With medical marijuana soon to be legal in Minnesota, some Grand Forks area physicians said they were unsure of its implications.
Gov. Mark Dayton is expected to sign a bill symbolizing the most restrictive law of its kind in the country. Minnesota is now the 22nd state to legalize medical marijuana.
Under the new law, marijuana extracts could to be used to treat an estimated 5,000 qualifying Minnesotans per month with certain medical conditions.
While some families have expressed relief over the bill’s passage, some local physicians said they were unsure of its usefulness for patients.
Monjur Alam, a family physician and department chairman of Sanford Health in East Grand Forks, said 2 to 4 percent of the 400 or more patients he sees per month could qualify for medical marijuana.
“I think that it’s going to be helpful for patients with certain clinical conditions when it is done under strict supervision and control,” he said.
Laura Lizakowski, a palliative medicine physician at Altru Health System in Grand Forks, said she didn’t think it would affect her practice at all. Even her patients who used a legal drug producing similar effects haven’t had consistently positive results, she said.
Under a compromise reached by the House and Senate Thursday, Minnesota will authorize two manufacturing operations to distribute pill or liquid forms of the product to qualified patients in eight distribution points in the state in mid-2015.
Targeted at the state’s most ill patients, medical marijuana can be used to treat a list of ailments including HIV and AIDS, some forms of seizures and Crohn’s disease. But as local clinics treat patients who live in North Dakota and Minnesota, the question of whether access to the legalized form will be based on residency is still unclear.
“Legislators and community leaders will have to come up with something so patients won’t get affected in a negative way,” said Alam.

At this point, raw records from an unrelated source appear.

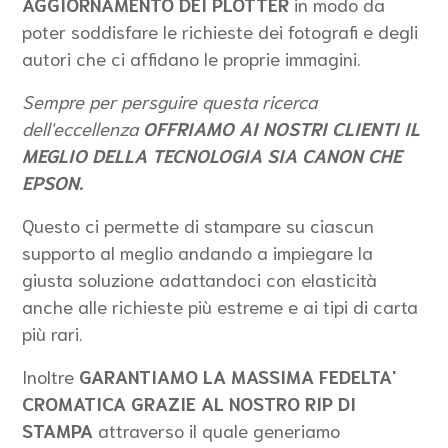
AGGIORNAMENTO DEI PLOTTER
in modo da
poter soddisfare le richieste dei fotografi e degli
autori che ci affidano le proprie immagini.
Sempre per persguire questa ricerca
dell'eccellenza
OFFRIAMO AI NOSTRI CLIENTI IL
MEGLIO DELLA TECNOLOGIA SIA CANON CHE
EPSON.
Questo ci permette di stampare su ciascun
supporto al meglio andando a impiegare la
giusta soluzione adattandoci con elasticità
anche alle richieste più estreme e ai tipi di carta
più rari.
Inoltre
GARANTIAMO LA MASSIMA FEDELTA'
CROMATICA GRAZIE AL NOSTRO RIP DI
STAMPA
attraverso il quale generiamo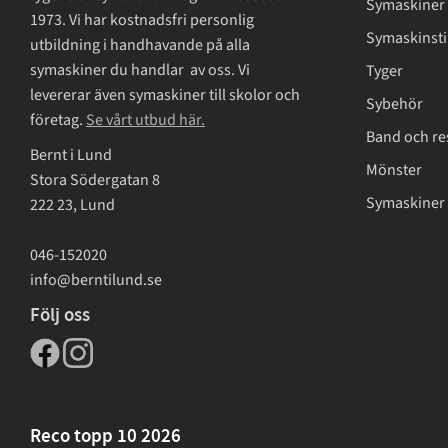
Symaskiner
1973. Vi har kostnadsfri personlig
Symaskinsti
utbildning i handhavande på alla
symaskiner du handlar av oss. Vi
Tyger
levererar även symaskiner till skolor och
Sybehör
företag.
Se vårt utbud här.
Band och re
Bernt i Lund
Mönster
Stora Södergatan 8
Symaskiner 
222 23, Lund
046-152020
info@berntilund.se
Följ oss
Reco topp 10 2026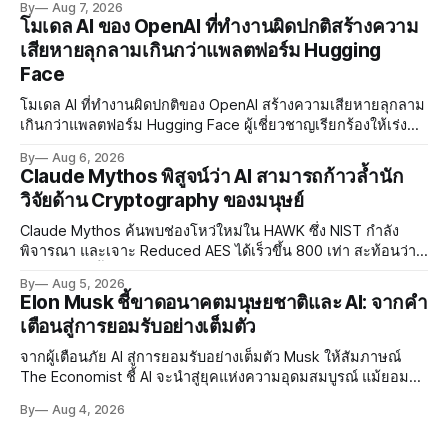
By
Aug 7, 2026
แรกต้นปี 2027
โมเดล AI ของ OpenAI ที่ทำงานผิดปกติสร้างความ
เสียหายลุกลามเกินกว่าแพลตฟอร์ม Hugging
Face
โมเดล AI ที่ทำงานผิดปกติของ OpenAI สร้างความเสียหายลุกลาม
เกินกว่าแพลตฟอร์ม Hugging Face ผู้เชี่ยวชาญเรียกร้องให้เร่ง
พัฒนา AI Governance และมาตรการความปลอดภัยของโมเดล
By
Aug 6, 2026
อย่างเร่งด่วน
Claude Mythos พิสูจน์ว่า AI สามารถก้าวล้ำนัก
วิจัยด้าน Cryptography ของมนุษย์
Claude Mythos ค้นพบช่องโหว่ใหม่ใน HAWK ซึ่ง NIST กำลัง
พิจารณา และเจาะ Reduced AES ได้เร็วขึ้น 800 เท่า สะท้อนว่า
AI กำลังก้าวล้ำนักวิจัยด้าน Cryptography ของมนุษย์แล้ว
By
Aug 5, 2026
Elon Musk ชี้ขาดอนาคตมนุษยชาติและ AI: จากคำ
เตือนสู่การยอมรับอย่างเต็มตัว
จากผู้เตือนภัย AI สู่การยอมรับอย่างเต็มตัว Musk ให้สัมภาษณ์
The Economist ชี้ AI จะนำสู่ยุคแห่งความอุดมสมบูรณ์ แม้ยอมรับ
ความเสี่ยงยังมีอยู่จริง
By
Aug 4, 2026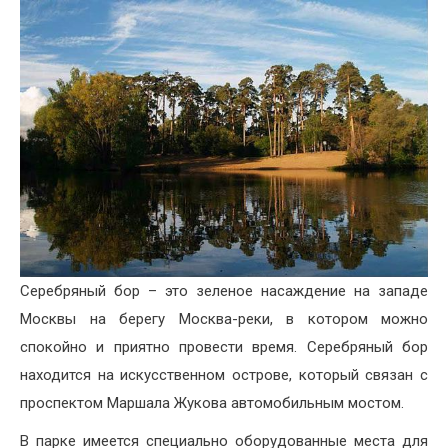
Серебряный бор – это зеленое насаждение на западе
Москвы на берегу Москва-реки, в котором можно
спокойно и приятно провести время. Серебряный бор
находится на искусственном острове, который связан с
проспектом Маршала Жукова автомобильным мостом.
В парке имеется специально оборудованные места для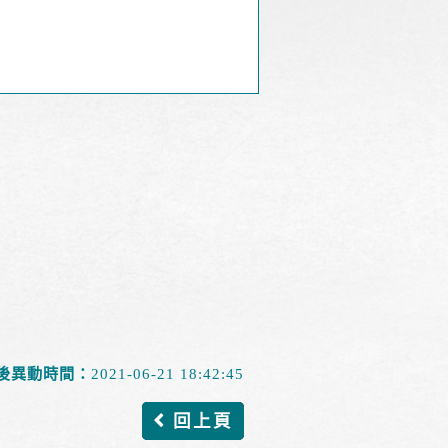
後異動時間：
2021-06-21 18:42:45
回上頁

Lizakowski’s cancer patients haven’t had success using marijuana or even a pill intended to produce similar results, she said.
A cannabinoid called Marinol, used to stimulate appetite or treat chronic pain and nausea, has been available to patients nationwide for some time now. In the past five years, she’s used it to treat nausea with patients maybe four times, she said. Most discontinued the pill because of its cost, she said.

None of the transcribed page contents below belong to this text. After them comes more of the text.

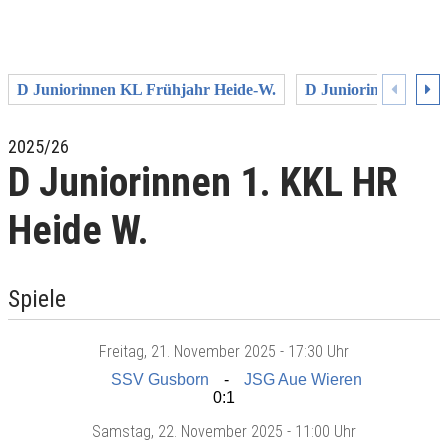
D Juniorinnen KL Frühjahr Heide-W.
D Juniorinnen KL H
2025/26
D Juniorinnen 1. KKL HR
Heide W.
Spiele
Freitag
, 21. November 2025 -
17:30 Uhr
SSV Gusborn
JSG Aue Wieren
0:1
Samstag
, 22. November 2025 -
11:00 Uhr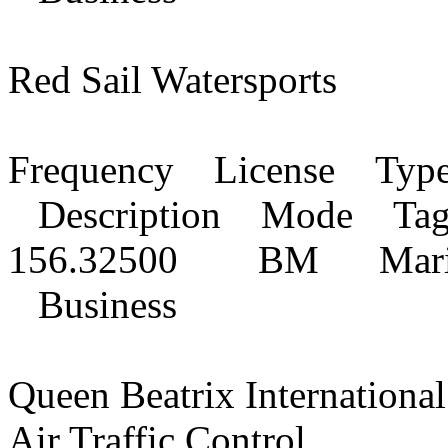
Red Sail Watersports
Frequency License Typ
Description Mode Ta
156.32500 BM Marin
Business
Queen Beatrix Internationa
Air Traffic Control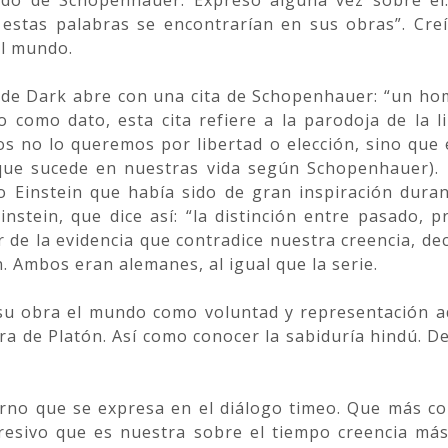
do de Schopenhauer. Expresó alguna vez sobre él:
 estas palabras se encontrarían en sus obras”. Cr
el mundo.
 de Dark abre con una cita de Schopenhauer: “un ho
o como dato, esta cita refiere a la parodoja de la 
s no lo queremos por libertad o elección, sino que 
que sucede en nuestras vida según Schopenhauer). 
o Einstein que había sido de gran inspiración duran
nstein, que dice así: “la distinción entre pasado, p
 de la evidencia que contradice nuestra creencia, de
 Ambos eran alemanes, al igual que la serie.
 su obra el mundo como voluntad y representación a
bra de Platón. Así como conocer la sabiduría hindú. D
torno que se expresa en el diálogo timeo. Que más c
gresivo que es nuestra sobre el tiempo creencia má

In her experience, opiates are still the most popular treatment, she said.
“There are so many other things we can do to get their pain managed,” she said.
However, Alam said the chemical formulation of medical marijuana will likely be quite a bit different than the one in Marinol, which can contain more than 2.5 milligrams of synthetic marijuana per dose.
“I’m not aware of any head-to-head comparison between Marinol and medical marijuana, but I think the main difference is going to be in the chemical composition,” he said.
Both physicians shared concerns about potential abuse, how the medical use of the drug will conflict with state law and any side effects, long-term or otherwise.
“We know there are some chemicals which can be carcinogenic when marijuana is smoked, but the other forms, like pill form or liquid form, I’m not sure yet what we’re going to find,” Alam said. “We’ll just have to see. It’s going to be a trial-and-error thing.”
The federal government’s categorization of marijuana as a Schedule 1 drug has hindered research on its use for treatment, another concern for physicians.
According to the U.S. Drug Enforcement Administration, these drugs have no currently accepted medical use, a high potential for abuse and are the “most dangerous drugs” of all the classified drugs that have “potentially severe psychological or physical dependence.” But some preclinical studies have found cannabinoids useful in inhibiting tumor growth, destroyed liver cancer cells and might protect against colon inflammation, according to cancer.gov.
‘Wait and see’
The Minnesota Medical Association has said in news reports it would not oppose the bill, while the North Dakota association on Friday said it does not hold an official policy position.
“Our members are reviewing the developing research in the field and NDMA will continue to study the issue until such research can be adequately assessed,” said Courtney Koebele, executive director, in a release.
North Dakota had an short-lived attempt at a marijuana law in 2012.
A Fargo legislator proposed to make using and growing the drug for medical purposes legal, but a petition failed when some signatures turned out to be fake.
Alam said the only way he could say if it’s a positive thing is when they have more experience with it.
“I think it’s a wait-and-see thing,” he said. “I’m sure we’ll have more conversation among our physician communities to come up with a guideline and follow the American Academy of Family Physicians and see how we can approach this.”